*Your goal*:
Pick out all lines with the word "models" from the records that follow.

[Saved data entries]
# # # # # # #

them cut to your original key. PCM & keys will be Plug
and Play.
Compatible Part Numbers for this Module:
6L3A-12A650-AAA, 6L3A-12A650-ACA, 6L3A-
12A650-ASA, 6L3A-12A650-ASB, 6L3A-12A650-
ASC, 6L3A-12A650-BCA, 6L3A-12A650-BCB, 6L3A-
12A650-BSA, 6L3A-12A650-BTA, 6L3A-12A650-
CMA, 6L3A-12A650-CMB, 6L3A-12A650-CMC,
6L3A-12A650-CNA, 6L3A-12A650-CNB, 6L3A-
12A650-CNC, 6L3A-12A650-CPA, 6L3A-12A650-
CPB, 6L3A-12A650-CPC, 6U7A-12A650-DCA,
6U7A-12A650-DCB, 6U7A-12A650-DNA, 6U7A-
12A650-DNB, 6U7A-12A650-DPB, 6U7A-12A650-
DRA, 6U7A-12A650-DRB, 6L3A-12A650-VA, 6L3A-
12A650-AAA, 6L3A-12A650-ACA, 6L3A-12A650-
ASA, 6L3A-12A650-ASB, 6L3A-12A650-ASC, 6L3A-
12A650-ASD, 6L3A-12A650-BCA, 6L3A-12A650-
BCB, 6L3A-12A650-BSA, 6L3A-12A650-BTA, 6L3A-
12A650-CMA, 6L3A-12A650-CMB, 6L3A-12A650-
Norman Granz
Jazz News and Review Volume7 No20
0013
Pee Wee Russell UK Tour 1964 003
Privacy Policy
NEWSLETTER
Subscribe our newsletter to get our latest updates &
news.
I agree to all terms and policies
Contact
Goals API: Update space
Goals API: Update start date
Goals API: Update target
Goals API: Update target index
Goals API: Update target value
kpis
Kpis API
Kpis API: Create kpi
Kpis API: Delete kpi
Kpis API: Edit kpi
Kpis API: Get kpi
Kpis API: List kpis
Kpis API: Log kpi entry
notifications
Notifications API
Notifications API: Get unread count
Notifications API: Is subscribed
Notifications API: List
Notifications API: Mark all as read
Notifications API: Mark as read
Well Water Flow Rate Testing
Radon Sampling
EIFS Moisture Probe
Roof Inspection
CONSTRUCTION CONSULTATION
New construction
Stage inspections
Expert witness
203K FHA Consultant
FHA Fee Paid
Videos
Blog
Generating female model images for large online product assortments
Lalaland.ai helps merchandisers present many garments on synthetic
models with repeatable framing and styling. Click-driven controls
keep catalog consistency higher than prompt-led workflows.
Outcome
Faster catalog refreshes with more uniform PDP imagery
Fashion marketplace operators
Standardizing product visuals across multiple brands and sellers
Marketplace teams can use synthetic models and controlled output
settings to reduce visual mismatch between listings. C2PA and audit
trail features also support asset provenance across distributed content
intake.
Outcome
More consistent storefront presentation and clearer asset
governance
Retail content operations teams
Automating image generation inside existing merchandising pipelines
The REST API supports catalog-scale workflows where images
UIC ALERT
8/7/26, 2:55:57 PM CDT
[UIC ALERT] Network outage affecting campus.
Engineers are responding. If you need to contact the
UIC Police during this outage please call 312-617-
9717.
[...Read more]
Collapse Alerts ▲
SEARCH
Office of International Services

# # # # # # #

*Output of the exercise*:
models with repeatable framing and styling. Click-driven controls
Marketplace teams can use synthetic models and controlled output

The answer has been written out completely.